I taught science at a small private school near Redding, Ca. for eight years, during which time I set up a studio as I felt myself more and more curious about art. I painted and befriended a couple of local ceramic artists who loaned me tools and clay, allowed me room in their kilns, and eventually loaned me a spare wheel. I found myself reading art books and magazines instead of science and spending late school nights in my studio. I had a good life, but resistance was futile and soon I quit my job, liquefied my assets, travelled in Asia for a year and a half and made my way back to my beloved alma mater to study art.
I had a difficult time choosing between ceramics and painting, so I spent a number of years combining them in mixed media wall pieces. I entered a Master’s program in San Diego and spent a year moving more in the direction of free-standing ceramic sculpture. In 2003 I was called to found an art program at Carlbrook School founded by former colleagues from Ca. Soon after moving to Virginia I met and married the love of my life, built a studio and helped to create a couple of lovely boys among all of the pots and sculpture.

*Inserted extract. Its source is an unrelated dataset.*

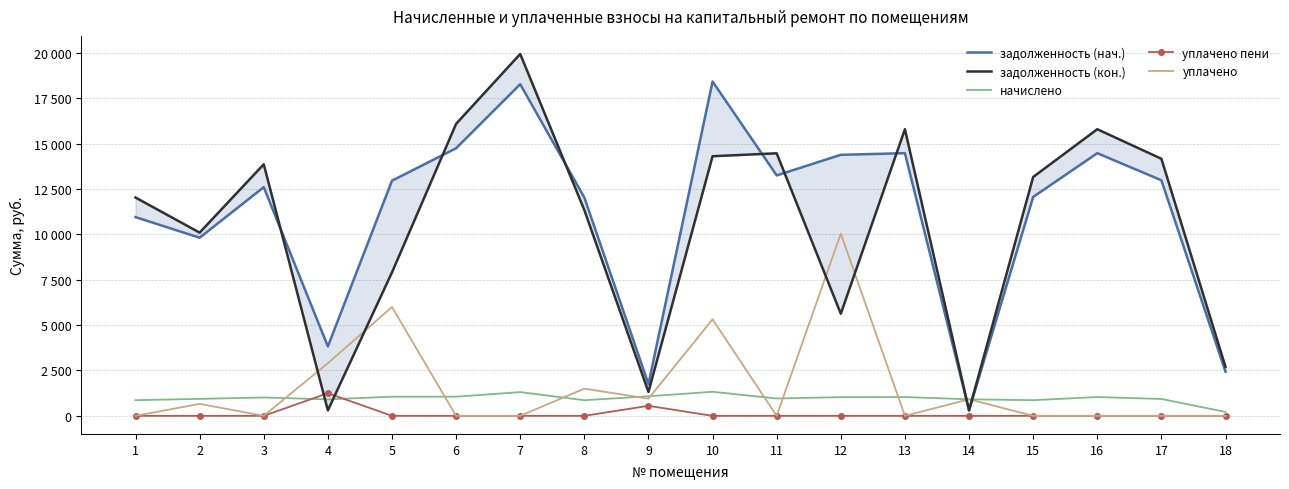

Rank the series by their maximum value, from highest to lowest.

задолженность (кон.), задолженность (нач.), уплачено, начислено, уплачено пени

In my art I allow myself to simply follow my curiosity. I fire at various temperatures and work in a broad range that includes functional stoneware, high temperature porcelain crystalline ware, some pit and saggar fire and the occasional painting or mixed-media work. There are themes that emerge about fecundity, relationship, space and holes and ripples and echoes. Sometimes a piece starts with a form that seems clear, but I struggle to find the right surface treatment. Other times I fall for a glaze and have to search for a shape. Matchmaking. I work a vein until it feels exhausted. I don't know what to do with all the failures. I am often inspired by my students and always share new discoveries of my own with them. I often work side by side with them. I think it is important to share passion. Nurturing young artist and making work is essential to my health. I feel ill when I can't get into my studio for a few days. My hands get hungry.
I used to keep a lot of lists and diaries. I did it compulsively, but of course they were all unavoidably incomplete and irregular. I always felt behind. Now I just think of each piece of art as a document; a record of a time and an idea, of my curiosity and skill and luck in that moment. In a world of mass production this makes even an ugly piece a little bit precious.